Craig Somehow, at Monday's editorial board meeting, the conversation steered to education.
After 60 minutes of going back and forth on various issues, from funding and parents, to curriculum and teachers, the only consistent theme the board could come up with is this - the education system has problems.
And one of its biggest issues is there are so many issues, and school systems are caught in a Catch-22 on many of them.
Case and point: You have a federal program that has a mandate to leave no child behind. Resources are poured into ensuring that all children get a solid education.
In theory, it sounds good, right?
But the problem, in the editorial board's opinion, is resources are seemingly being poured into those who are behind. This creates a system where teachers are forced to cater most of their time to those not making the grade. What happened to this is the standard and you need to be here or you fail? The problem with failure, it seems, is it's viewed not an individual or family's failure, but the school system's.
And perhaps the current is why teachers have actually told parents not to teach them at home because the child will become too advanced for the class.
The other problem with this no child left behind philosophy is how success is measured. You have tests, and therefore many teachers instruct toward test standards instead of critical thinking.
And given this structure, are teachers and administrators more focused on achieving the guidelines than they are thinking about outside-the-box ways to educate our youths more effectively, such as having collaborative efforts with the workforce to create real-life learning experiences?
But here comes some of the catches: If you do raise the proverbial educational bar for students to reach, what happens to the youths who cannot make it? And how can you measure success and failure of students and teachers without some sort of structure in place to grade, which at the very least, the current tests provide?
And when funding is so tied to tests, its understandable how outside-the-box thinking can be left outside the box.
Another problem in the education system - parent and teacher relationships.
As parents and teachers vary so much in how they react to any given situation and deal with youths, it's hard to pinpoint a solution other than this: parents are both the problem and the solution.

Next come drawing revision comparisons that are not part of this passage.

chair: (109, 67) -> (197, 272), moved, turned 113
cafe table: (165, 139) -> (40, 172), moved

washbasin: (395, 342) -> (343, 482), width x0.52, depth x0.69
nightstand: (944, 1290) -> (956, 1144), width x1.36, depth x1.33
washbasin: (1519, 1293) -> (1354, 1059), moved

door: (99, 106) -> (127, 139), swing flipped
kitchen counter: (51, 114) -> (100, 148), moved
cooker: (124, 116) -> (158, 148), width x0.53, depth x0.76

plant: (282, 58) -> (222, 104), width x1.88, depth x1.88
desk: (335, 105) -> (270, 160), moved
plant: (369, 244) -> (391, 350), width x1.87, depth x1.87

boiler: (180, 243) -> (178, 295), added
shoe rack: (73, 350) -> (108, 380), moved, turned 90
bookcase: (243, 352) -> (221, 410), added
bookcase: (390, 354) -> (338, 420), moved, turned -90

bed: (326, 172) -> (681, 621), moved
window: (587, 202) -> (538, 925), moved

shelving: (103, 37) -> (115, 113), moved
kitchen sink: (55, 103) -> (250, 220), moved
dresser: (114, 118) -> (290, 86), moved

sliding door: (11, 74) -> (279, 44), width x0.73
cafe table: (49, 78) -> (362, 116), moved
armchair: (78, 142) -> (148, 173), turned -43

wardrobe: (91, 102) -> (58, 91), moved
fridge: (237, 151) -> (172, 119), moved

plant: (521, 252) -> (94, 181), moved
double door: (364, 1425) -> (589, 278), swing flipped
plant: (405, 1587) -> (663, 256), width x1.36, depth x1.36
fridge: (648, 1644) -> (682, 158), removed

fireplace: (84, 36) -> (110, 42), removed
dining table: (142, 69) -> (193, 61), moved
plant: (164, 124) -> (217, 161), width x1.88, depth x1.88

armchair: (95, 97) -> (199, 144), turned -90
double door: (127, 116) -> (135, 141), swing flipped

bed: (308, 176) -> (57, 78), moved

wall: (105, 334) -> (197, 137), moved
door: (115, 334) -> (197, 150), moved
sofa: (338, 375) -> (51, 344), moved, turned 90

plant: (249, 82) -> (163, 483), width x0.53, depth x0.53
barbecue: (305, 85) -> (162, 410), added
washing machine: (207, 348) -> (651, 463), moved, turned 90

There is story after story about parents becoming upset with teachers. One story is a parent yelling at a teacher because the teacher caught the student cheating on a test, while other stories revolve around how teachers grade their subjects.
Respect is sometimes not shown from the parent to the teacher, and one must wonder, if respect isn't in that relationship, how is a teacher to expect respect from that parent's child?
If parents are part of the solution, so are teachers.
And then there are stories about concerned parents looking to become more involved with their children's education, and being told to back off or stay out.
Many times, parents are accused of not doing their part in their children's lives, but you have stories of parents trying to be involved and being told they're too involved.
The Catch-22 here is trying to figure out the line of a healthy teacher-parent dynamic, one where respect is shown to both sides for the betterment of the child or teen.
These are just some of the many issues our education system faces, including a lack of per pupil funding (Colorado is one of the lowest funded in the nation). The point is we have problems.
All we've got to do is to figure out where to start solving them. And we need to start addressing them and see if we can get out of the Catch-22 mold.